(Saved data entries)
------------

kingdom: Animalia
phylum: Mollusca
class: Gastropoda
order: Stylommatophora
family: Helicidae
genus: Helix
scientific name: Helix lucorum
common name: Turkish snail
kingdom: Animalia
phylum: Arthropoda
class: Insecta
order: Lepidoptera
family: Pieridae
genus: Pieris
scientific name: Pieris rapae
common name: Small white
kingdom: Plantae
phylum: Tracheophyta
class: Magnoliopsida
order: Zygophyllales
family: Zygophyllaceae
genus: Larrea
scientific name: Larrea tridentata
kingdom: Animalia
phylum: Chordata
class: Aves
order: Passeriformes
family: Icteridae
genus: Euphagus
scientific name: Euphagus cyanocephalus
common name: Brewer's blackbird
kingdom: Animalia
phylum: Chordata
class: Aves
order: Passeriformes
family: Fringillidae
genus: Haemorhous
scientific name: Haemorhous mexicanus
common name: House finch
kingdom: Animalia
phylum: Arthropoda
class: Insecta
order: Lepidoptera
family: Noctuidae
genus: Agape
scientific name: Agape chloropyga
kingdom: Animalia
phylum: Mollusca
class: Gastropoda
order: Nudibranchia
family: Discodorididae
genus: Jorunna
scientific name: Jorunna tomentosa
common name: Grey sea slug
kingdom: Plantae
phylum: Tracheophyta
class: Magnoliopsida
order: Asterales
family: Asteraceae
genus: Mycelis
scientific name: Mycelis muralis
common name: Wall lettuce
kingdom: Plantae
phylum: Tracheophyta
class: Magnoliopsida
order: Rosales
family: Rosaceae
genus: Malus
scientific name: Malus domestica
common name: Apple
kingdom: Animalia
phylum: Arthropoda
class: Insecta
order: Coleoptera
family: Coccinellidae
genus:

------------

_WHAT YOU WILL DO_:
Rewrite all of the lines above, swapping "common name" for "vernacular name" wherever it appears and keeping every other word the same.

_SOLUTION TO THIS PROBLEM_:
kingdom: Animalia
phylum: Mollusca
class: Gastropoda
order: Stylommatophora
family: Helicidae
genus: Helix
scientific name: Helix lucorum
vernacular name: Turkish snail
kingdom: Animalia
phylum: Arthropoda
class: Insecta
order: Lepidoptera
family: Pieridae
genus: Pieris
scientific name: Pieris rapae
vernacular name: Small white
kingdom: Plantae
phylum: Tracheophyta
class: Magnoliopsida
order: Zygophyllales
family: Zygophyllaceae
genus: Larrea
scientific name: Larrea tridentata
kingdom: Animalia
phylum: Chordata
class: Aves
order: Passeriformes
family: Icteridae
genus: Euphagus
scientific name: Euphagus cyanocephalus
vernacular name: Brewer's blackbird
kingdom: Animalia
phylum: Chordata
class: Aves
order: Passeriformes
family: Fringillidae
genus: Haemorhous
scientific name: Haemorhous mexicanus
vernacular name: House finch
kingdom: Animalia
phylum: Arthropoda
class: Insecta
order: Lepidoptera
family: Noctuidae
genus: Agape
scientific name: Agape chloropyga
kingdom: Animalia
phylum: Mollusca
class: Gastropoda
order: Nudibranchia
family: Discodorididae
genus: Jorunna
scientific name: Jorunna tomentosa
vernacular name: Grey sea slug
kingdom: Plantae
phylum: Tracheophyta
class: Magnoliopsida
order: Asterales
family: Asteraceae
genus: Mycelis
scientific name: Mycelis muralis
vernacular name: Wall lettuce
kingdom: Plantae
phylum: Tracheophyta
class: Magnoliopsida
order: Rosales
family: Rosaceae
genus: Malus
scientific name: Malus domestica
vernacular name: Apple
kingdom: Animalia
phylum: Arthropoda
class: Insecta
order: Coleoptera
family: Coccinellidae
genus:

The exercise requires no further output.